The benshi Ueda Hoteiken spoke as if there was nothing he did not know, and was nicknamed “Mr. Know-It-All”. Ueda was in charge of the film The Kiss, which arrived in Japan in 1897. In the one-minute film, which was looped, John Rice and May Irwin embrace and kiss continually. Ueda was nervous about how the police, who had the authority to stop any form of entertainment containing “obscene articles, arts, and other such things that are harmful to public morals,” would react to the film. Ueda resolved the problem by explaining in his opening remarks that Westerners traditionally greeted each other by kissing, similar to the Japanese custom of slapping a friend on the shoulder.
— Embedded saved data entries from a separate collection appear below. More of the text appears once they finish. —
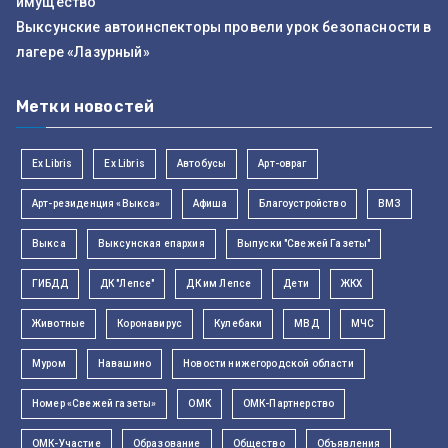
имущество
Выксунские автоинспекторы провели урок безопасности в
лагере «Лазурный»
Метки новостей
Ex Libris
Ex Libris
Автобусы
Арт-овраг
Арт-резиденция «Выкса»
Афиша
Благоустройство
ВМЗ
Выкса
Выксунская епархия
Выпуски "Свежей Газеты"
ГИБДД
ДК "Лепсе"
ДК им Лепсе
Дети
ЖКХ
Животные
Коронавирус
Кулебаки
МВД
МЧС
Муром
Навашино
Новости нижегородской области
Номер «Свежей газеты»
ОМК
ОМК-Партнерство
ОМК-Участие
Образование
Общество
Объявления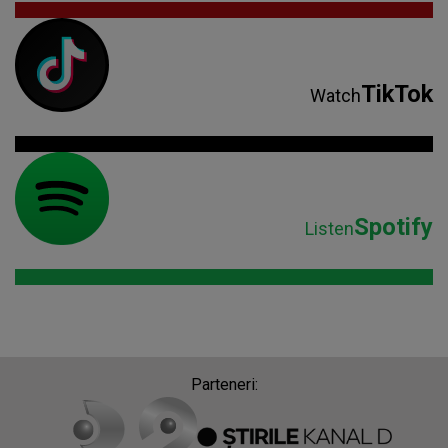
TikTok
Watch
Spotify
Listen
Parteneri: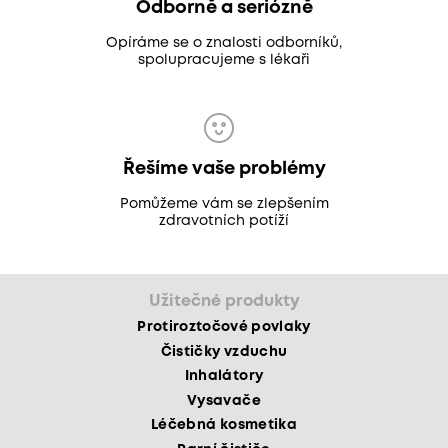
Odborně a seriózně
Opíráme se o znalosti odborníků,
spolupracujeme s lékaři
Řešíme vaše problémy
Pomůžeme vám se zlepšením
zdravotních potíží
Užitečné produkty
Protiroztočové povlaky
Čističky vzduchu
Inhalátory
Vysavače
Léčebná kosmetika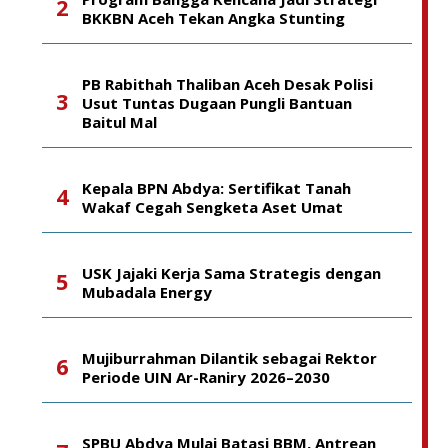
BKKBN Aceh Tekan Angka Stunting
PB Rabithah Thaliban Aceh Desak Polisi
Usut Tuntas Dugaan Pungli Bantuan
Baitul Mal
Kepala BPN Abdya: Sertifikat Tanah
Wakaf Cegah Sengketa Aset Umat
USK Jajaki Kerja Sama Strategis dengan
Mubadala Energy
Mujiburrahman Dilantik sebagai Rektor
Periode UIN Ar-Raniry 2026–2030
SPBU Abdya Mulai Batasi BBM, Antrean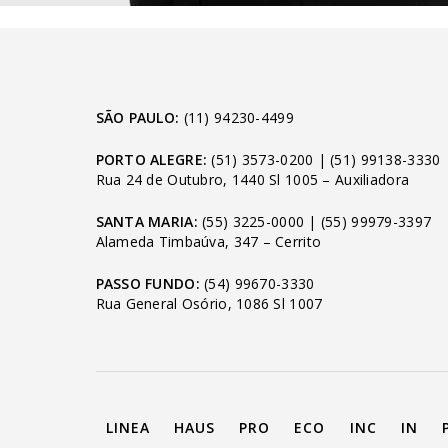
SÃO PAULO:
(11) 94230-4499
PORTO ALEGRE:
(51) 3573-0200
|
(51) 99138-3330
Rua 24 de Outubro, 1440 Sl 1005 – Auxiliadora
SANTA MARIA:
(55) 3225-0000
|
(55) 99979-3397
Alameda Timbaúva, 347 – Cerrito
PASSO FUNDO:
(54) 99670-3330
Rua General Osório, 1086 Sl 1007
LINEA
HAUS
PRO
ECO
INC
IN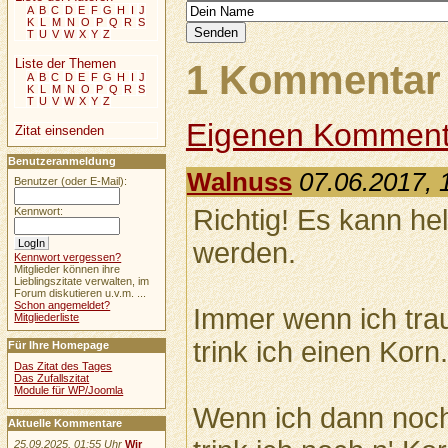
A
B
C
D
E
F
G
H
I
J
K
L
M
N
O
P
Q
R
S
T
U
V
W
X
Y
Z
Liste der Themen
1 Kommentar 
A
B
C
D
E
F
G
H
I
J
K
L
M
N
O
P
Q
R
S
T
U
V
W
X
Y
Z
Eigenen Komment
Zitat einsenden
Benutzeranmeldung
Walnuss
07.06.2017, 
Benutzer (oder E-Mail):
Richtig! Es kann he
Kennwort:
werden.
Kennwort vergessen?
Mitglieder können ihre
Lieblingszitate verwalten, im
Forum diskutieren u.v.m. ...
Schon angemeldet?
Immer wenn ich trau
Mitgliederliste
trink ich einen Korn
Für Ihre Homepage
Das Zitat des Tages
Das Zufallszitat
Module für WP/Joomla
Wenn ich dann noch 
Aktuelle Kommentare
25.09.2025, 01:55 Uhr
Wir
Satisfied by Ueda’s setsumei, the police allowed the show to continue, and it quickly became Japan’s first hit motion picture.

MOMIJIGARI

Momijigari (紅葉狩) is a record of the Kabuki actors Onoe Kikugoro and Ichikawa Danjūrō performing a scene.
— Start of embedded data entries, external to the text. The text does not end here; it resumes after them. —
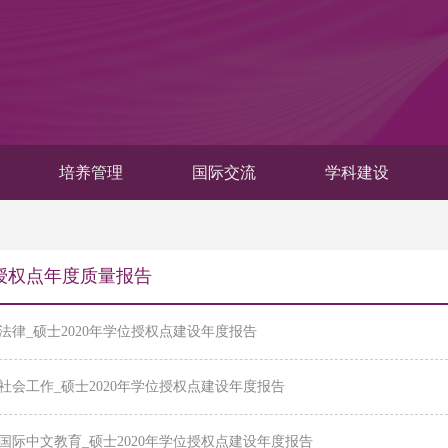
培养管理
国际交流
学科建设
授权点年度质量报告
1_法律_硕士2020年学位授权点建设年度报告
2_社会工作_硕士2020年学位授权点建设年度报告
3_国际中文教育_硕士2020年学位授权点建设年度报告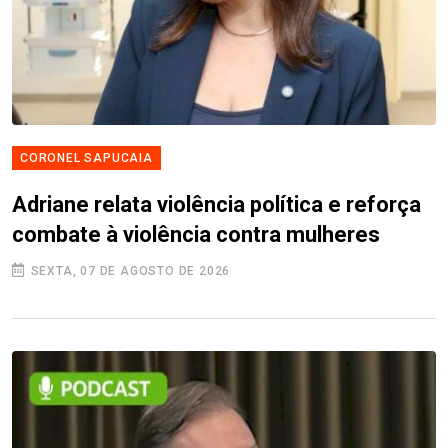
CORONEL SAPUCAIA
Adriane relata violência política e reforça
combate à violência contra mulheres
SEXTA, 07 DE AGOSTO DE 2026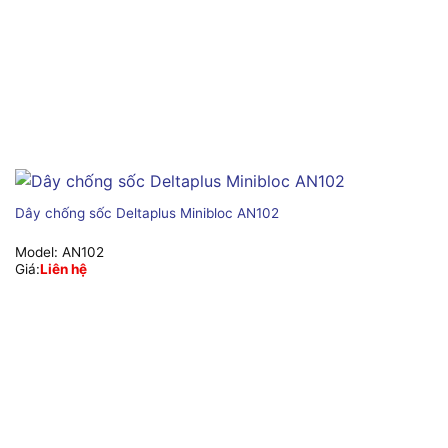
Dây chống sốc Deltaplus Minibloc AN102
Model:
AN102
Giá:
Liên hệ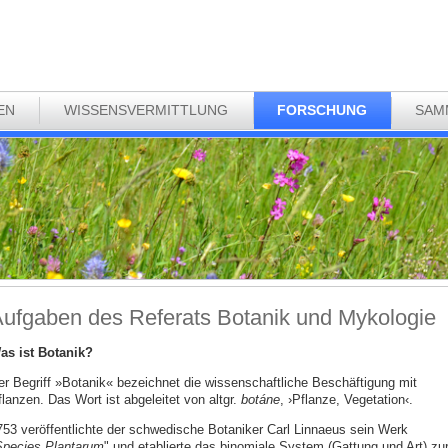
EN
WISSENSVERMITTLUNG
FORSCHUNG
SAM
ufgaben des Referats Botanik und Mykologie
as ist Botanik?
er Begriff »Botanik« bezeichnet die wissenschaftliche Beschäftigung mit
lanzen. Das Wort ist abgeleitet von altgr.
botáne
, ›Pflanze, Vegetation‹.
753 veröffentlichte der schwedische Botaniker Carl Linnaeus sein Werk
pecies Plantarum
" und etablierte das binomiale System (Gattung und Art) zu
It was filmed in November 1899 in an open space behind the Kabuki-za in Tokyo.

There was an agreement that it would not be screened for the public until after Danjūrō’s death, but when he fell ill and could not appear at a performance at the Naka-za in Osaka, it was screened in his place.

It was the first time a moving image replaced a live man.

LE PRINCE

Louis Le Prince, who had with him a curious mahogany box, asks his son, parents-in-law and a friend to stand in front of the box and walk in a circle. The box was Le Prince’s camera and the film was made several years before Edison and the Lumieres came onto the scene. By the 1880s, he was one of many inventors trying to master the technology for what would become film. He experimented with projection techniques and was due to hold his first public screening in New York in 1890. But he never got there. While visiting his brother Albert in France with two friends, Le Prince was said to have boarded a train from Dijon to Paris in September 1890. He was never seen again.

THE PHANTOM MENACE

The first digital projector was publicly demonstrated  on June 18, 1999 for the release of Lucasfilm’s Star Wars Episode I: The Phantom Menace.  

This history-making event introducing digital projection to movies has been compared to the showing of “The Jazz Singer” which introduced “talkies” to movies in 1927.

‘’Film is wonderful. It’s done tremendous things for us over the last 75 to 100 years. But another way is here. You’re watching history’’ said Mr. Romano, a Cinecomm executive.